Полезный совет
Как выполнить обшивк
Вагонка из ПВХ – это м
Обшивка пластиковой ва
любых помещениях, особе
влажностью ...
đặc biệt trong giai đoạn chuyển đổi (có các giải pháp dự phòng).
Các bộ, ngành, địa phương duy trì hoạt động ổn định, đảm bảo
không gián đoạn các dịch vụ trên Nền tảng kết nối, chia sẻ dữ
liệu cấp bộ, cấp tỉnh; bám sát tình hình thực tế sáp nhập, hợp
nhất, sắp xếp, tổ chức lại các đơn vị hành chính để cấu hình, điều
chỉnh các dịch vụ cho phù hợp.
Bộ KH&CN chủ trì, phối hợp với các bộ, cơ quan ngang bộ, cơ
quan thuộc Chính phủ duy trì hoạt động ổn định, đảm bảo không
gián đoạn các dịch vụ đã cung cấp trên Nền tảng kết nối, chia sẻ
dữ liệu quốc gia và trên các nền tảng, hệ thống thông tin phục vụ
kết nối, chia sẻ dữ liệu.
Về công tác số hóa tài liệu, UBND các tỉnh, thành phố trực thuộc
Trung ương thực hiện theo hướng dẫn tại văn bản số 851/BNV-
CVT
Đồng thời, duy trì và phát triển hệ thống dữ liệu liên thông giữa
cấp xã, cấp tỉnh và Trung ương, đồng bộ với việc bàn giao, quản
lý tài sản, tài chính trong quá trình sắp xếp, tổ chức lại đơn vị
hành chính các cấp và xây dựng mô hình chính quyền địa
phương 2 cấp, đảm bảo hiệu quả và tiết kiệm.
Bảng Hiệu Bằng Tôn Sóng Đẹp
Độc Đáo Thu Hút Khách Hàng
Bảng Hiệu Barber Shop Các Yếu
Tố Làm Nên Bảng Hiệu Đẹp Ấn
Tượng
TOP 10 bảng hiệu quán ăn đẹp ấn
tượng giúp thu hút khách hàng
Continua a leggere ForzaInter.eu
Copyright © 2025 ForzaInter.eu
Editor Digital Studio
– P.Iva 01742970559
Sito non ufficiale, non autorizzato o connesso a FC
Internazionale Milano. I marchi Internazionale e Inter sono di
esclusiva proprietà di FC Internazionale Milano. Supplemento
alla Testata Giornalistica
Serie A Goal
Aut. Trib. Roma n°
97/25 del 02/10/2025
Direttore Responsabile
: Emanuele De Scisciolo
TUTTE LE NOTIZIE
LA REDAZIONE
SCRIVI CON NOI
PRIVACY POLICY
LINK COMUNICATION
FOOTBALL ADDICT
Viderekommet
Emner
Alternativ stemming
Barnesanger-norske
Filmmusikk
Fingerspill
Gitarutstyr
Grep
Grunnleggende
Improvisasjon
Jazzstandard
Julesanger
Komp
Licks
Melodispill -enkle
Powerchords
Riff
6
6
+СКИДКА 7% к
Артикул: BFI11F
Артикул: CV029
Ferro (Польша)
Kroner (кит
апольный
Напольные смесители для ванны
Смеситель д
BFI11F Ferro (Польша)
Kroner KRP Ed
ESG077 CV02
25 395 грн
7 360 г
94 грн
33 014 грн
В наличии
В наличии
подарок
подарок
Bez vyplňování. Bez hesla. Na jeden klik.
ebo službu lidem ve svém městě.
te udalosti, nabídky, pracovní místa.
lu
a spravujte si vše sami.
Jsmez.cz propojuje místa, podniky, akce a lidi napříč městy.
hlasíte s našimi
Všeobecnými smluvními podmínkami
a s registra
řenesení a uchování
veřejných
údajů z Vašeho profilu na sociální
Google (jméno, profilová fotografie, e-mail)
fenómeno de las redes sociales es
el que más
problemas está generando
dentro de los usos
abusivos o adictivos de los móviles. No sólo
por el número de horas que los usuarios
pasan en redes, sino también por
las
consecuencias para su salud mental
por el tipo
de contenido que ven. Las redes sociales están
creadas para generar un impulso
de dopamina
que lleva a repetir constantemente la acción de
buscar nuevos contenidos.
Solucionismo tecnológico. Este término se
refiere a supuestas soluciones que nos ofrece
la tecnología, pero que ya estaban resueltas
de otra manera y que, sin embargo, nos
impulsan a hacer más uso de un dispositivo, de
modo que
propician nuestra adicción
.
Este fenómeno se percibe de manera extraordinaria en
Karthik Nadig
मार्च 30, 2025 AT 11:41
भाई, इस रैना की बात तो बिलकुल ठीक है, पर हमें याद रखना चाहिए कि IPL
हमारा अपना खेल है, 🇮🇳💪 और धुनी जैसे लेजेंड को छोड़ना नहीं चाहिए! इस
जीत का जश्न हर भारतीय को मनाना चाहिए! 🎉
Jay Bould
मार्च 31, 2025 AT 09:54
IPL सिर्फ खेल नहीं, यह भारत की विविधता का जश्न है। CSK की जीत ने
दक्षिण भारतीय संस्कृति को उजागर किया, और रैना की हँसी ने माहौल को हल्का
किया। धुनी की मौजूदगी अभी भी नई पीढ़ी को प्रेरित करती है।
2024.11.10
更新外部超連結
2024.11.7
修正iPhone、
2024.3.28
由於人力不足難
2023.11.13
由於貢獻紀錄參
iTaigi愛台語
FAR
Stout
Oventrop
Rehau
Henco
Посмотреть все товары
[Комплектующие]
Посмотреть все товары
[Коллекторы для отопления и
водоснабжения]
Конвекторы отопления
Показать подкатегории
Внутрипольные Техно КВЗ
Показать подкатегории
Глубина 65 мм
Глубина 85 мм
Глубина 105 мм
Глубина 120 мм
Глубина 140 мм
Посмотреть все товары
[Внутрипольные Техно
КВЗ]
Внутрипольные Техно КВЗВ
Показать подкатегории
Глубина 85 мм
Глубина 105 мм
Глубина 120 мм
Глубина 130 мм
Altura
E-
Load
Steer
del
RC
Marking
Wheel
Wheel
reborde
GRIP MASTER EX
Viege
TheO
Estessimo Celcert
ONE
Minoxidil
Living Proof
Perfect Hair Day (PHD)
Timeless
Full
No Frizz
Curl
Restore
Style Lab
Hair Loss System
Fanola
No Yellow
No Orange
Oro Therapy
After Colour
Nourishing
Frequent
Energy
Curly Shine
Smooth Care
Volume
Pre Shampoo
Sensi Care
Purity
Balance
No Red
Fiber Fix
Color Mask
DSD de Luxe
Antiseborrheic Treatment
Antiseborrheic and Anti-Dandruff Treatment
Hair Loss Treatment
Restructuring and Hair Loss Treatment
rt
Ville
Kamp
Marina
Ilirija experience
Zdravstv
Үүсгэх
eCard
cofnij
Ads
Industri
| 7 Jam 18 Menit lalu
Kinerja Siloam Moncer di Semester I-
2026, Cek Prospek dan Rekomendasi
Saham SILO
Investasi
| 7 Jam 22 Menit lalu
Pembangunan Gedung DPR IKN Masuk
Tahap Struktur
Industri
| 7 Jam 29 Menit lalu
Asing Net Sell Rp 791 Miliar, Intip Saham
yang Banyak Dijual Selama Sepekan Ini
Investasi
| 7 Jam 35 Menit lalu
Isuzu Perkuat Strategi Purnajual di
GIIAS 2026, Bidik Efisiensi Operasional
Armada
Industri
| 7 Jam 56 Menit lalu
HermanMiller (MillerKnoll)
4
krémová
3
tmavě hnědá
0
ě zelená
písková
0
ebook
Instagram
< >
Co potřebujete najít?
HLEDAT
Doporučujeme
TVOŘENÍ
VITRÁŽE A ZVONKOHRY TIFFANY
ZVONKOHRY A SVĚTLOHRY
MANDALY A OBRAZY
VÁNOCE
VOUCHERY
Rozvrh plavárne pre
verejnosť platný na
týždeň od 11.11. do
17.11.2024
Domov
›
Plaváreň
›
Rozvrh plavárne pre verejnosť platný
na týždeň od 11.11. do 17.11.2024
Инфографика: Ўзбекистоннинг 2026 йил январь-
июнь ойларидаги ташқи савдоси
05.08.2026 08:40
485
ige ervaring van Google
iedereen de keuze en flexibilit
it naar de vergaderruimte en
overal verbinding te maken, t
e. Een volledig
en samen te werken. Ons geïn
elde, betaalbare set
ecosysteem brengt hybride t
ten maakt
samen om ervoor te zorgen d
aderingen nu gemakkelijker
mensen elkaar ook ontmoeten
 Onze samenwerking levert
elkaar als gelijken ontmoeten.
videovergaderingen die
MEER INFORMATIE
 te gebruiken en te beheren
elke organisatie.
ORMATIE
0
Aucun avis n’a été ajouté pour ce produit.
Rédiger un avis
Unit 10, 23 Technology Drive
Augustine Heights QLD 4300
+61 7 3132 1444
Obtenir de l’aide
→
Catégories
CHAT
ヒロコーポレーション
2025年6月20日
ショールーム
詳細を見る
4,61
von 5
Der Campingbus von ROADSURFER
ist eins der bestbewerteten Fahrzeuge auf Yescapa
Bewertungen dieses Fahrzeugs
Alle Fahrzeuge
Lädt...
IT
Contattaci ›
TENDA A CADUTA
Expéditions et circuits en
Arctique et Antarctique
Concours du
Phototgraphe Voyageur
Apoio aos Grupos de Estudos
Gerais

==========

Using the listing above, copy exactly the line that contains "Antiseborrheic and Anti-Dandruff Treatment", the line that contains "Rozvrh plavárne pre verejnosť platný", and each line that falls between them.

Task result
Antiseborrheic and Anti-Dandruff Treatment
Hair Loss Treatment
Restructuring and Hair Loss Treatment
rt
Ville
Kamp
Marina
Ilirija experience
Zdravstv
Үүсгэх
eCard
cofnij
Ads
Industri
| 7 Jam 18 Menit lalu
Kinerja Siloam Moncer di Semester I-
2026, Cek Prospek dan Rekomendasi
Saham SILO
Investasi
| 7 Jam 22 Menit lalu
Pembangunan Gedung DPR IKN Masuk
Tahap Struktur
Industri
| 7 Jam 29 Menit lalu
Asing Net Sell Rp 791 Miliar, Intip Saham
yang Banyak Dijual Selama Sepekan Ini
Investasi
| 7 Jam 35 Menit lalu
Isuzu Perkuat Strategi Purnajual di
GIIAS 2026, Bidik Efisiensi Operasional
Armada
Industri
| 7 Jam 56 Menit lalu
HermanMiller (MillerKnoll)
4
krémová
3
tmavě hnědá
0
ě zelená
písková
0
ebook
Instagram
< >
Co potřebujete najít?
HLEDAT
Doporučujeme
TVOŘENÍ
VITRÁŽE A ZVONKOHRY TIFFANY
ZVONKOHRY A SVĚTLOHRY
MANDALY A OBRAZY
VÁNOCE
VOUCHERY
Rozvrh plavárne pre
verejnosť platný na
týždeň od 11.11. do
17.11.2024
Domov
›
Plaváreň
›
Rozvrh plavárne pre verejnosť platný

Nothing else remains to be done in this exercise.